I have never been skinny. There is a common misconception that Latinas get a free pass to be curvy or larger, yet my experience as someone growing up in Puerto Rico has been far from that. I grew up being an awkward, chubby girl and was teased for being bigger than my female classmates. At the age of 11, I learned to loathe every aspect of my body. I hated my flabby arms, my fat rolls, my love handles and my round face.
I developed an eating disorder at that time, and everyone around me encouraged it. Teachers, family members and peers praised me for my weight loss. I had a teacher who even told me to continue to do whatever I was doing to be thin, as long as I didn't get too skinny -- meaning that losing weight this way was okay as long as I didn't end up in the hospital. I enjoyed the control I had over my body. I liked punishing it for bringing me so much emotional pain. I starved myself and exercised until I looked like someone who was deemed acceptable by society, yet still didn't feel confident enough.
I began to eat again and gain weight when I was 13. My mom complained about it and said that she didn't like that I was gaining weight. People stopped praising my body. I began to receive criticism of my body again, which lowered my self esteem. I desperately wanted to look just the way I did when I had an ED. I began trying to make myself puke whenever I felt too bad about my body. I started using laxatives. I felt like I would never be able to be happy unless I was skinny. Being skinny was not my ultimate goal in life, yet I felt like I should have made it a priority, so I would feel better about myself and be deemed attractive. Over the years, I had plenty of "friends" and family members point out my weight. I cannot express how many times I've been told, "You would be perfect if you lost 20 lbs!" or "You should diet."
It certainly didn't help that eating disorders became trendy in high school. Girls would congratulate one another for their weight loss, even if they knew that the weight loss was caused by unhealthy habits. The thinnest girls would be idolized and admired by the rest. A friend once told me that the preferred body type differs in the island according to socioeconomic class. This might be true, however, I've seen women of different economic and social backgrounds worry about their weight to the point where they've taken extreme measures to live up to society's standards. I've heard too many of my friends who are many sizes smaller than I am exclaim, "I'm so fat!" and bully themselves into going to the gym, even when they don't feel physically well, simply because they want to be thin.
Strangely enough, I experienced being in a body positive environment for the first time when I moved to the States for college. I was surrounded by people with different body types who were not shamed by their peers. Sure, many of my friends have insecurities but the pressure to be thin wasn't as bad as in Puerto Rico. It was refreshing to be in an environment in which I could feel more confident and wear whatever I wanted without fearing being criticized by someone. Unfortunately, while my college may have been a safe space for people of various body types, this is not typically the case.
The desire to be thin comes from the media's constant fat shaming and promotion of the idea that thinness equals success. It is so difficult to find someone who looks like me on television, film, and magazines. I vary from sizes 8-12, according to the brand and style of clothes.

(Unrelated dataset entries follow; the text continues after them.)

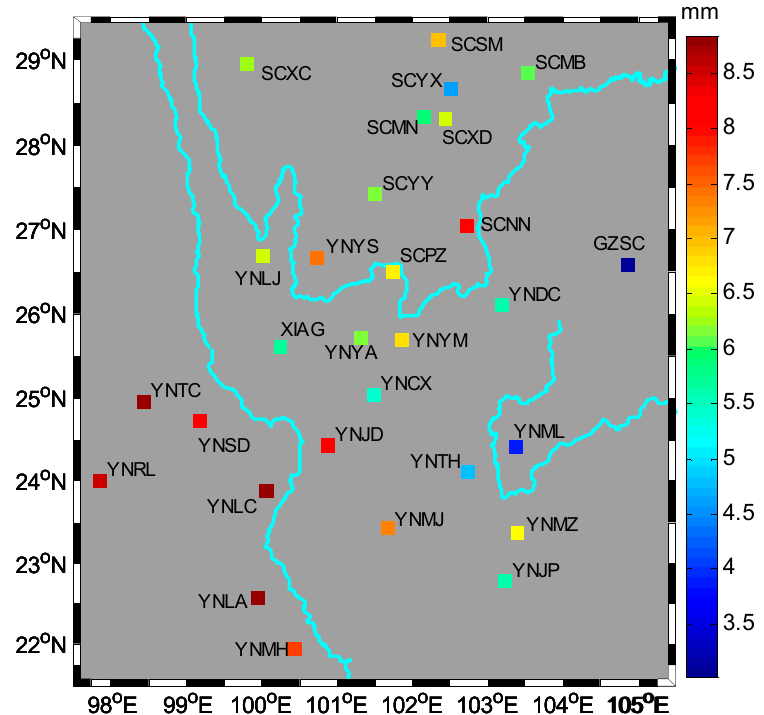
Figure 4. Annual amplitudes of the vertical positions at the 29 stations estimated by maximum likelihood method, the noise model is power law plus white noise.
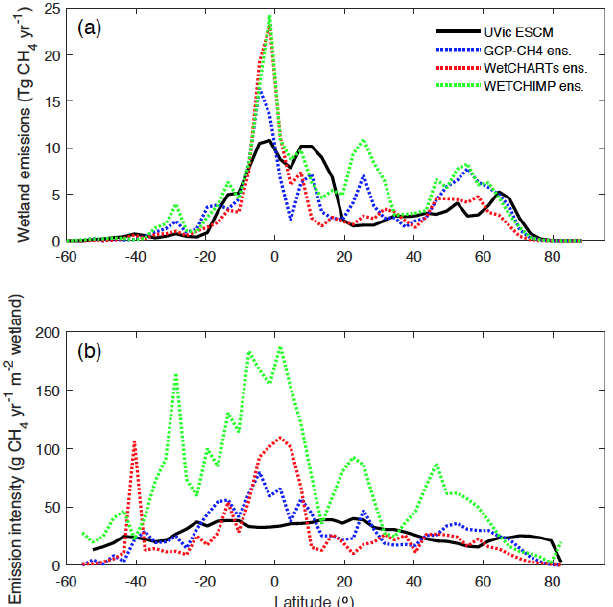
Figure 11. (a) Latitudinal distribution of wetland methane emis- sions simulated by the UVic ESCM over the 2001–2004 period in comparison to three process-based model ensembles: GCP-CH4, WetCHARTs, and WETCHIMP. The comparison period corre- sponds to the overlap period for the three model ensembles. (b) Lat- itudinal emission intensity (methane emissions per unit of wetland area) simulated by the UVic ESCM over the 2001–2004 period in comparison to the three process-based model ensembles. GCP-CH4 and WetCHARTs both use SWAMPS-GLWD as prescribed wet- lands. The wetland methane emissions and emission intensities are summed across latitude bins of 3 ◦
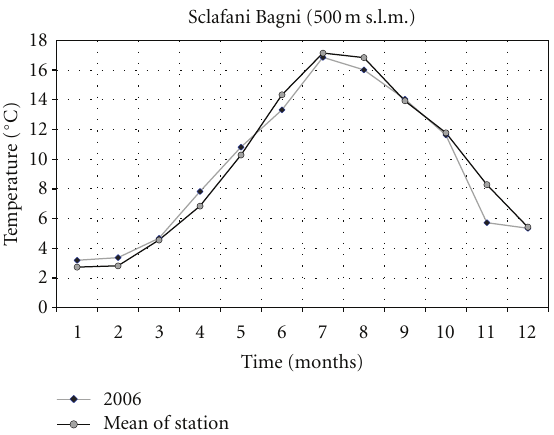
Figure 4: Daily minimum temperature trend in 2001 compared with the mean trend registered in the thermopluviometric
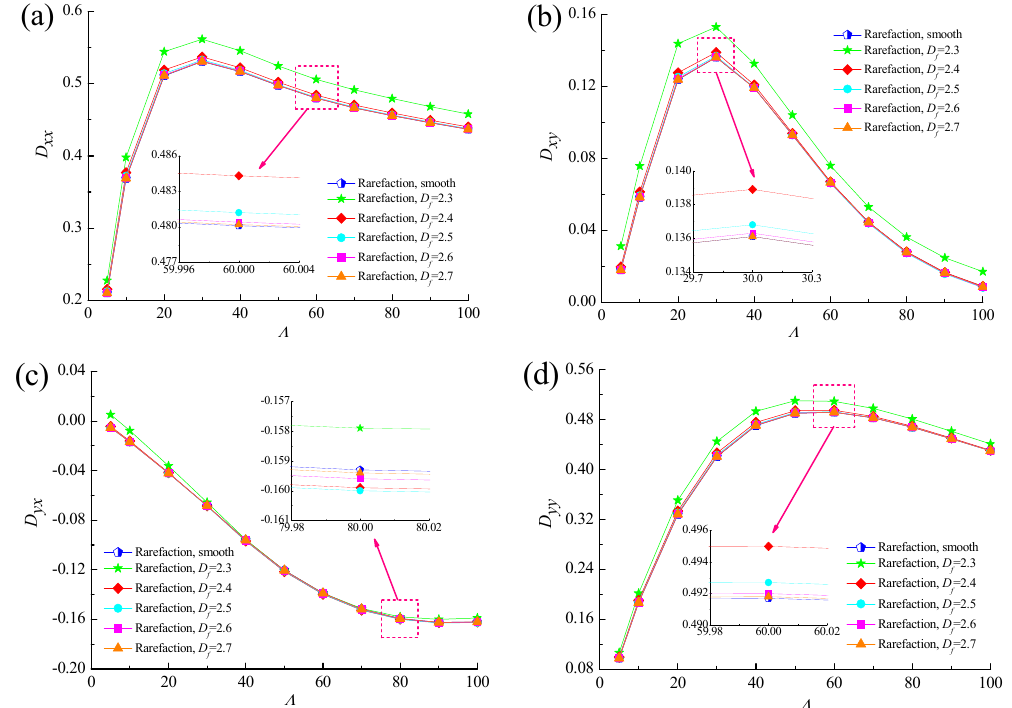
Figure 17. Effect of bearing number on dynamic damping coefficients with different fractal dimensions. ( a ) D xx vs. Λ ; ( b ) D xy vs. Λ ; ( c ) D yx vs. Λ ; ( d ) D yy vs. Λ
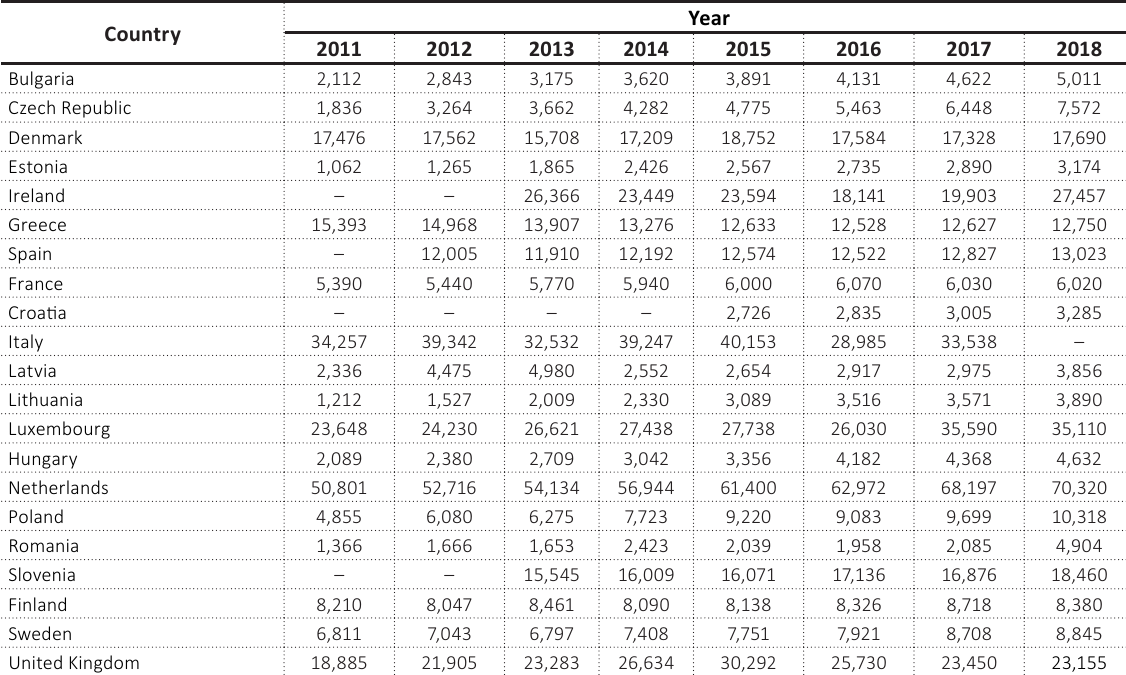
Table 1. Agricultural lands prices by region (last update: 21-01-2020),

Even if I'm not considered plus-sized and can buy straight-sized clothes, I'm still considered to be bigger by society. Anyone who doesn't fit the mold of the ideal body image is shamed. I would love to be able to adore my body and feel confident. I would love to be able to proudly wear a bikini and not worry about something so trivial as having "flabby" arms or a tummy that isn't flat. All I hope for is that someday society will accept that we all have different body types and they're not meant to look the same. Health should be a priority, not thinness, and it's about time this changed.